**PROBLEM DESCRIPTION:** Where does the word "Selstø" show up in the records? Copy every line that has it.
"""
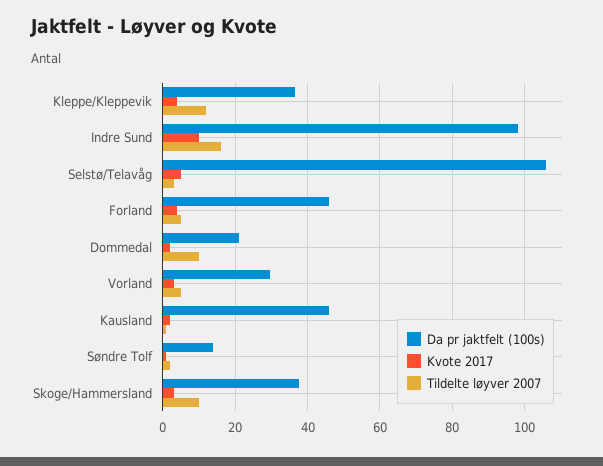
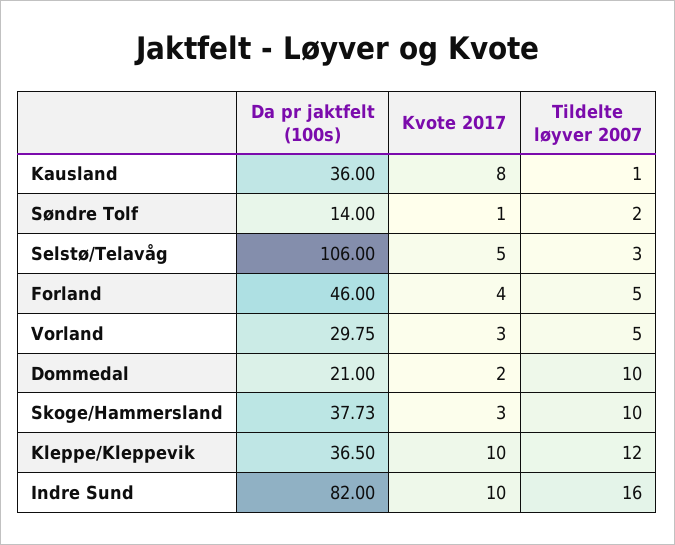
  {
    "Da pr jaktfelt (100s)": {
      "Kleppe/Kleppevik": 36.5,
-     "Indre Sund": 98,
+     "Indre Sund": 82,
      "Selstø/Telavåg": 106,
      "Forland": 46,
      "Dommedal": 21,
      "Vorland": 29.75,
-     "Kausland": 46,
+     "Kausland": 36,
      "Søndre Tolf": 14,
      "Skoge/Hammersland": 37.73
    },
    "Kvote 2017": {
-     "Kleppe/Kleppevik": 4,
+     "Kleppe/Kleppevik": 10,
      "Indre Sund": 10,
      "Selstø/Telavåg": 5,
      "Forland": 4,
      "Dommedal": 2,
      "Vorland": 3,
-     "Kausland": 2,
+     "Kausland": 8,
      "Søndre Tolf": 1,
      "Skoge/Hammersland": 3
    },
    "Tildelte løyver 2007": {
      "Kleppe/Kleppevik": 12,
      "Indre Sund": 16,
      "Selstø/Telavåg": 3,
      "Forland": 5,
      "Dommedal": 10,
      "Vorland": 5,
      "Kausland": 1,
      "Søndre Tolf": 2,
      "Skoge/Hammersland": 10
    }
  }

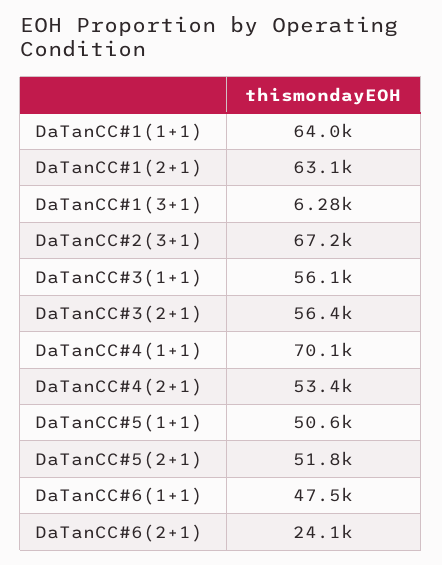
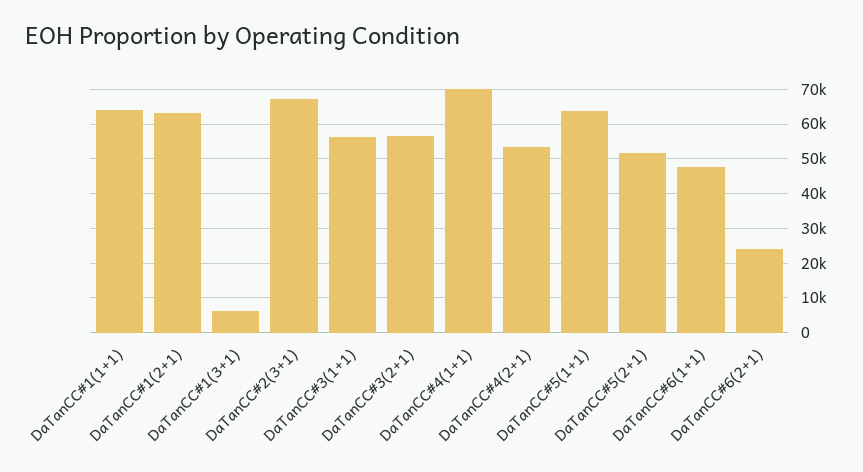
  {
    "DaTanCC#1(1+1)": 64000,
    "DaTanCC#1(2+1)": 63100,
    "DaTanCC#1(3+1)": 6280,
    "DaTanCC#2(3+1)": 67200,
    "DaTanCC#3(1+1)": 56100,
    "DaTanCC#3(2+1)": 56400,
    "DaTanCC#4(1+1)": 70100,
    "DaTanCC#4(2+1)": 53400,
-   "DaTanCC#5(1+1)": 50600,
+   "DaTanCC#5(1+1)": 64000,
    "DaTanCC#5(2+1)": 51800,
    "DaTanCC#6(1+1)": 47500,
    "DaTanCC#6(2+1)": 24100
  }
"""
"""
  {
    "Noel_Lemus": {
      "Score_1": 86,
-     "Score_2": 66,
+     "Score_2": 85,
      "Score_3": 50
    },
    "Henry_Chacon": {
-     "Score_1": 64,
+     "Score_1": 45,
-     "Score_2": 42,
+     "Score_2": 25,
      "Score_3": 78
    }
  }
"""
"""
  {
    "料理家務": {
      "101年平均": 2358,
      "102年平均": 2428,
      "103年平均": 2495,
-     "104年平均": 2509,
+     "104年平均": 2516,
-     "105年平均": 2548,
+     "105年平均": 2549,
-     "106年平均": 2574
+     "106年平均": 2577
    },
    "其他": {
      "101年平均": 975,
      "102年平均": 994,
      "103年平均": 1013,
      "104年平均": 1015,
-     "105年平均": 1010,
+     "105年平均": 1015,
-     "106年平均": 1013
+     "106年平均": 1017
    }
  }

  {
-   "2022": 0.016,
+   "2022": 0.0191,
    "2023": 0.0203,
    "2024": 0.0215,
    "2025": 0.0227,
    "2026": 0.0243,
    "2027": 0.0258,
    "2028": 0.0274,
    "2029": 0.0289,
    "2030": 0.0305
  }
"""
**OUTPUT BELOW:**
      "Selstø/Telavåg": 106,
      "Selstø/Telavåg": 5,
      "Selstø/Telavåg": 3,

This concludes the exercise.